Records from a data source
[Start of section]

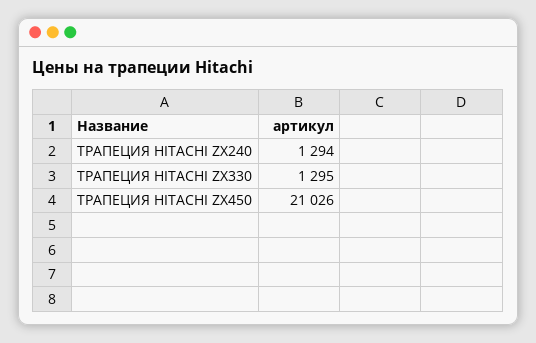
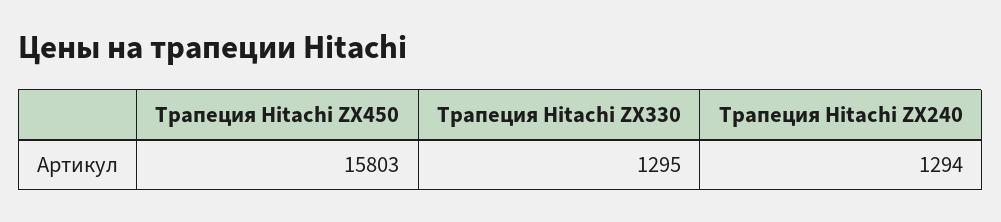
ТРАПЕЦИЯ HITACHI ZX450: 21026 -> 15803

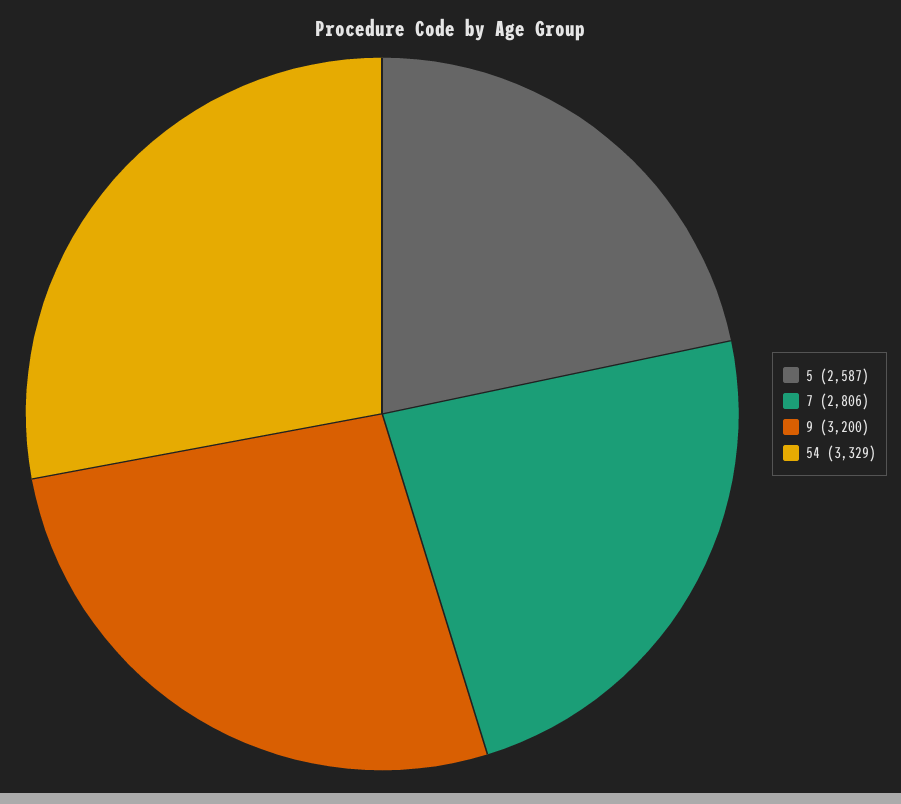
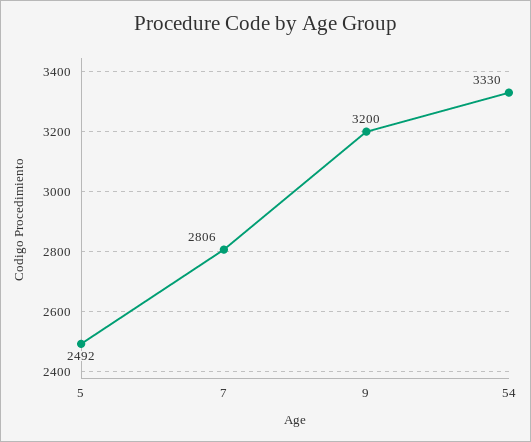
5: 2587 -> 2492
54: 3329 -> 3330

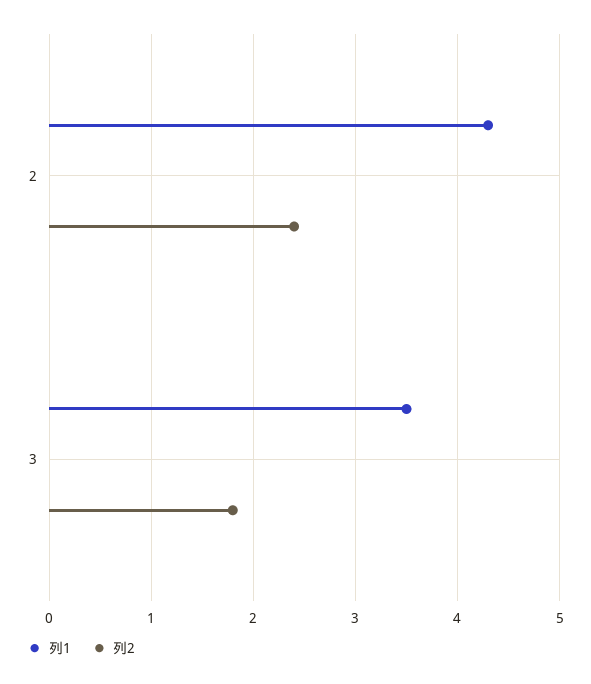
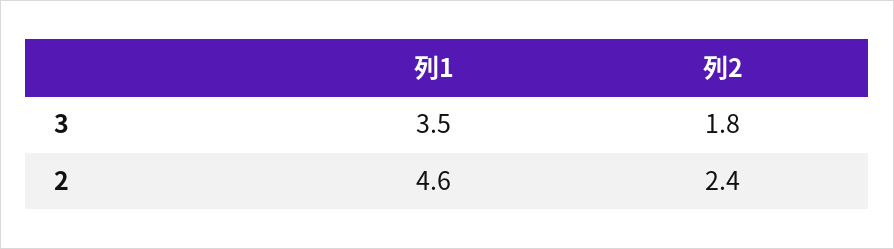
列1, 2: 4.3 -> 4.6

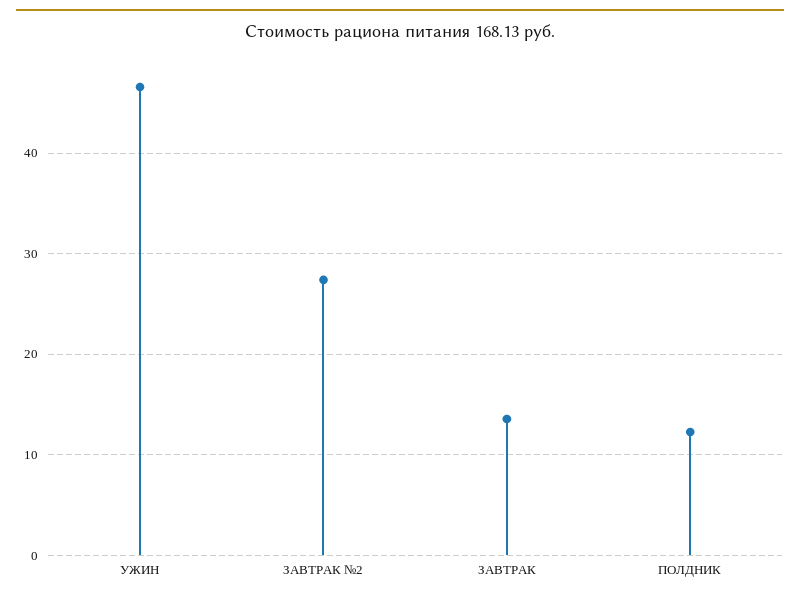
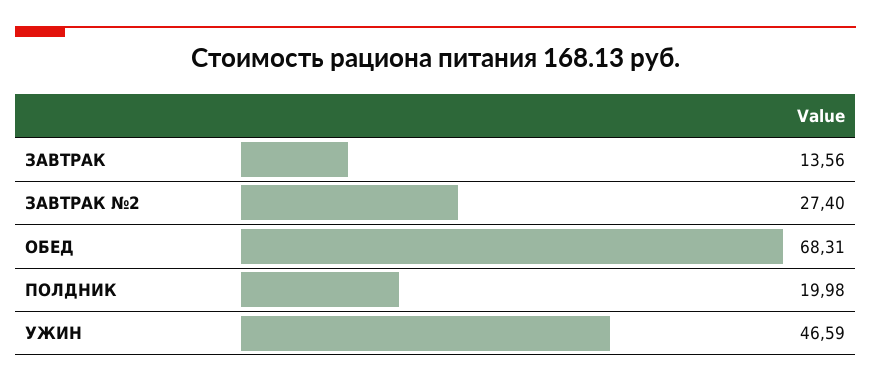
ПОЛДНИК: 12 -> 19.98
ОБЕД: none -> 68.31

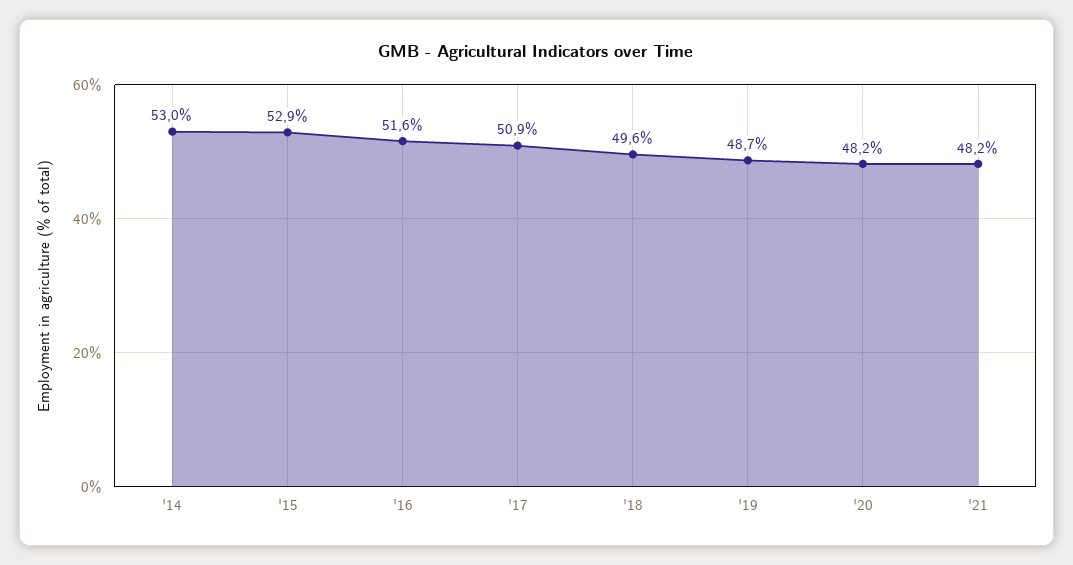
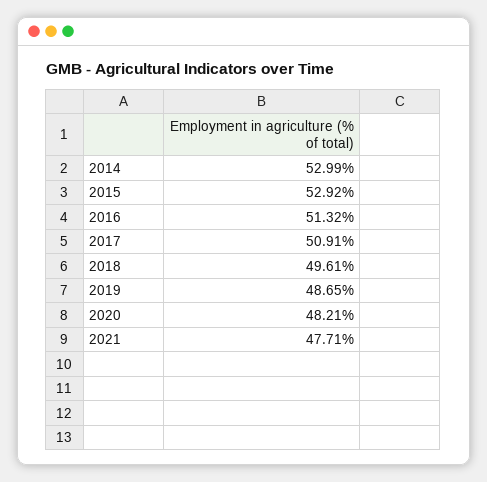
'16: 51.6 -> 51.32
'21: 48.2 -> 47.71

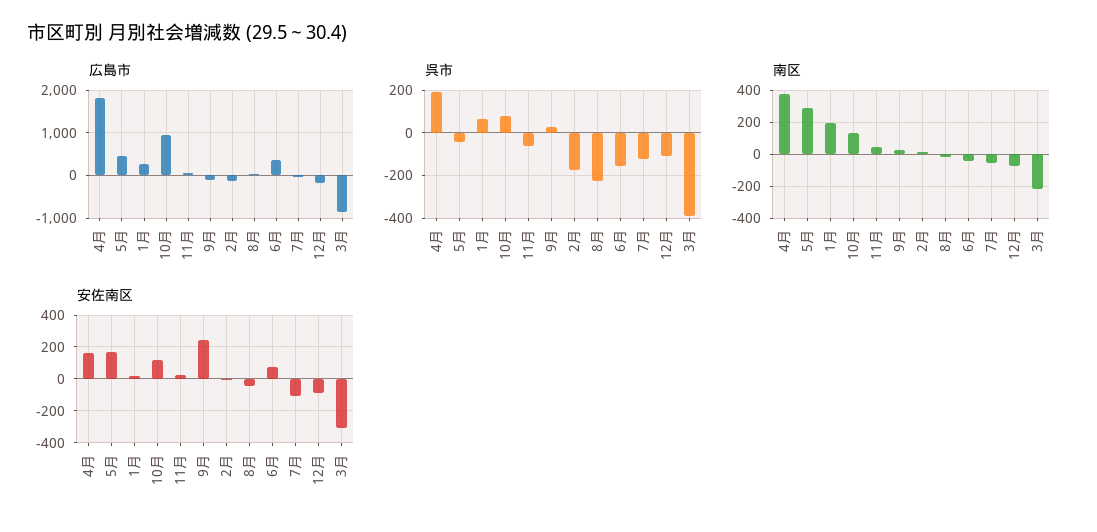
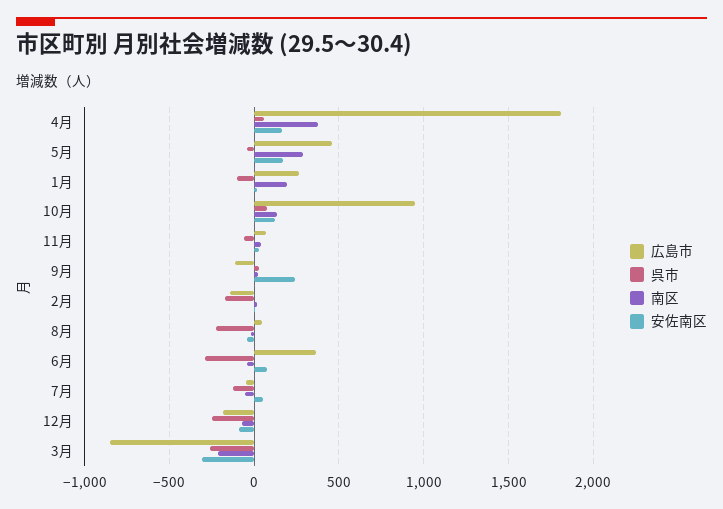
呉市, 4月: 200 -> 50
呉市, 1月: 50 -> -100
呉市, 6月: -150 -> -300
呉市, 12月: -100 -> -250
呉市, 3月: -400 -> -250
安佐南区, 7月: -100 -> 50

[End of section]

Each line from the one that contains "呉市, 1月: 50 -> -100" to the end of the data should be set down exactly, both ends included.

呉市, 1月: 50 -> -100
呉市, 6月: -150 -> -300
呉市, 12月: -100 -> -250
呉市, 3月: -400 -> -250
安佐南区, 7月: -100 -> 50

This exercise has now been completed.